2

这是一个自我回答的问题,我会重视任何输入/评论/代码审查。我认为它有效,但不确定。我的测试似乎产生了有效的结果,但电子邮件是一种微妙而复杂的野兽。我不确定我的逻辑是否合理。如果您想对其进行测试,请保存原始电子邮件文件并将文件名放入代码中,应该很明显在哪里。有一个更好的方法吗?如果是的话,我很想听听。

Python 2.7 代码。

import email

filename = 'xxx.eml'

with open(filename, 'rb') as f:
    msg = email.message_from_file(f)

    # count number of attachments in an email
    # this determines the 'real' attachments, ie those that a user might have attached to the email
    # it does not include the attachments that make up the message content
    totalattachments = 0
    firsttextattachmentseen = False
    lastseenboundary = ''
    # .walk steps through all the parts of an email including boundaries and attachments
    for part in msg.walk():
        if part.is_multipart():
            # this is a boundary, not an attachment, so we record it as the last seen boundary and continue to next part
            lastseenboundary = part.get_content_type()
            continue
        if lastseenboundary == 'multipart/alternative':
            #for HTML emails, the multipart/alternative part contains the HTML and its alternative 
            #text representation, so we skip anything within the multipart/alternative boundary
            continue
        if part.get_content_type() == 'text/plain':
            #if this is a plain text email, then the first txt attachment is the message body so we do not 
            #count it as an attachment
            if firsttextattachmentseen == False:
                firsttextattachmentseen = True
                continue
            else:
                totalattachments += 1
                continue
        # any other part we encounter we shall assume is a user added attachment
        totalattachments += 1

    print(totalattachments, ': ', filename)
4

1 回答 1

0

似乎许多(全部?)具有多部分/替代边界的电子邮件包含 text/plain 然后 text/html 然后直接包含文件附件。电子邮件是否应该以这种方式构建?我不这么认为,但你有它。

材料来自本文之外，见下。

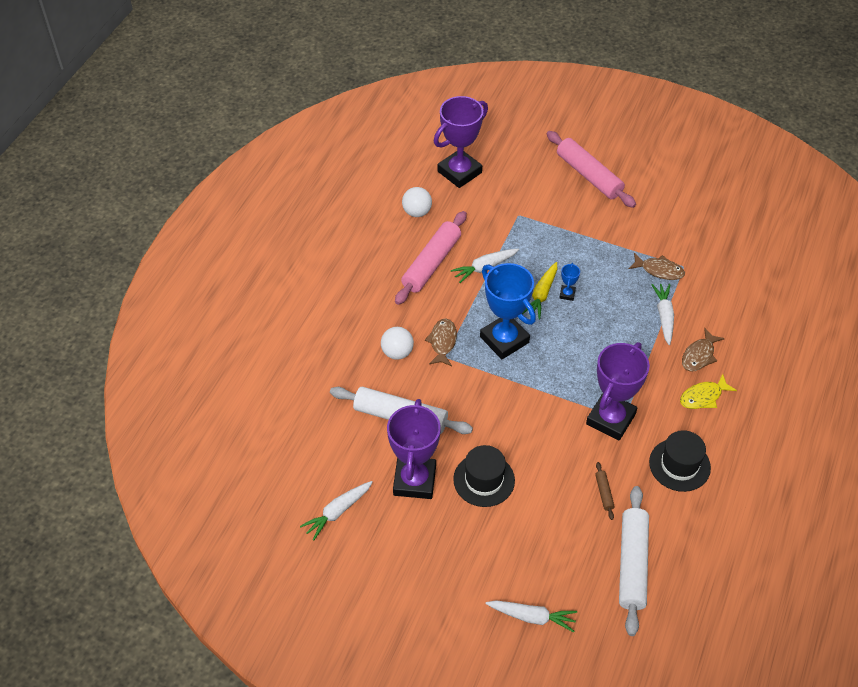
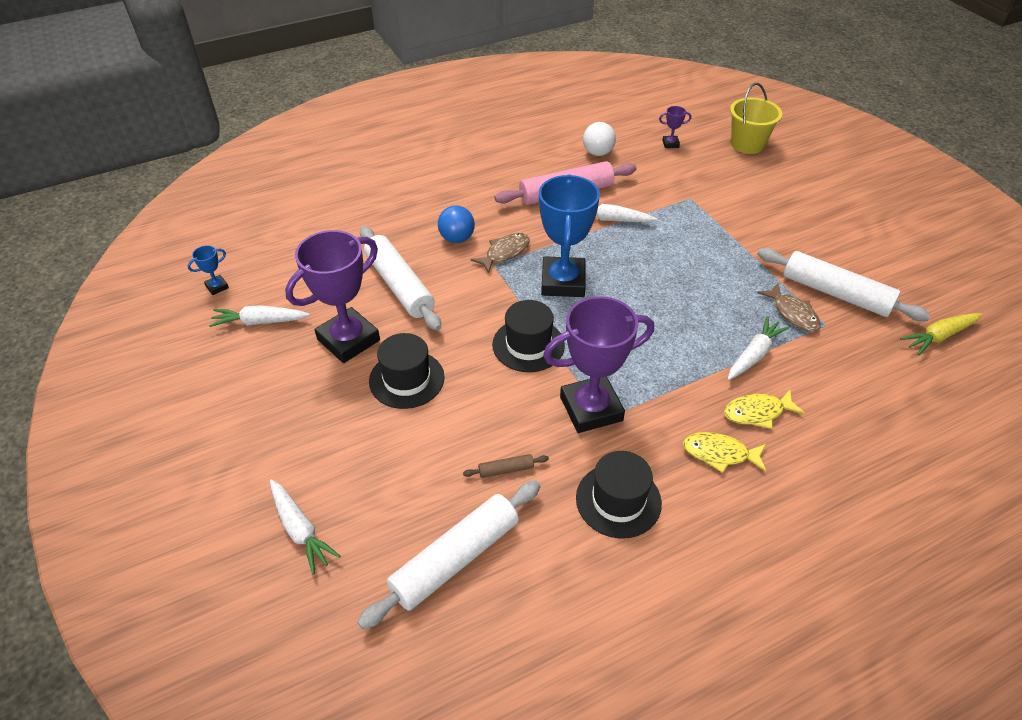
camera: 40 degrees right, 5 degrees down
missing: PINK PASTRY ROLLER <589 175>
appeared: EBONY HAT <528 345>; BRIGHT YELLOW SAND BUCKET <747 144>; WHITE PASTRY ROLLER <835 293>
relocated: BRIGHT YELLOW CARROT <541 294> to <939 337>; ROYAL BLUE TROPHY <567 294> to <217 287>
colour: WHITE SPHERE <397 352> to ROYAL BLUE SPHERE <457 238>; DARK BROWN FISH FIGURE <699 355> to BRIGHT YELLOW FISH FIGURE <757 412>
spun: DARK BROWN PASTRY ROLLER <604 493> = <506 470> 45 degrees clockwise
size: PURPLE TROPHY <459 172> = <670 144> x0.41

因此,这是一个更新版本,它将文本和 html 之后的 multpart/alternative 边界内的所有部分视为附件。

电子邮件....呃。

import email

filename = 'xxx.eml'

with open(filename, 'rb') as f:
    msg = email.message_from_file(f)

    # count number of attachments in an email
    #
    totalattachments = 0
    firsttextattachmentseen = False
    lastseenboundary = ''
    # .walk steps through all the parts of an email including boundaries and attachments
    alternativetextplainfound = False
    alternativetexthtmlfound = False
    for part in msg.walk():
        if part.is_multipart():
            # this is a boundary, so we record what the last seen boundary was and continue to next part
            lastseenboundary = part.get_content_type()
            continue
        if lastseenboundary == 'multipart/alternative':
            #for HTML emails, the multipart/alternative part contains the HTML and its alternative text representation
            #BUT it seems that plenty of messages add file attachments after the txt and html, so we'll have to account for that
            if part.get_content_type() == 'text/plain' and alternativetextplainfound == False:
                alternativetextplainfound = True
                continue
            if part.get_content_type() == 'text/html' and alternativetexthtmlfound == False:
                alternativetexthtmlfound = True
                continue
        if (part.get_content_type() == 'text/plain') and (lastseenboundary != 'multipart/alternative'):
            #if this is a plain text email, then the first txt attachment is the message body so we do not 
            #count it as an attachment
            if firsttextattachmentseen == False:
                firsttextattachmentseen = True
                continue
            else:
                totalattachments += 1
                continue
        # any other part we encounter we shall assume is a user added attachment
        totalattachments += 1

    print(totalattachments, ': ', filename)
于 2013-05-11T12:54:17.293 回答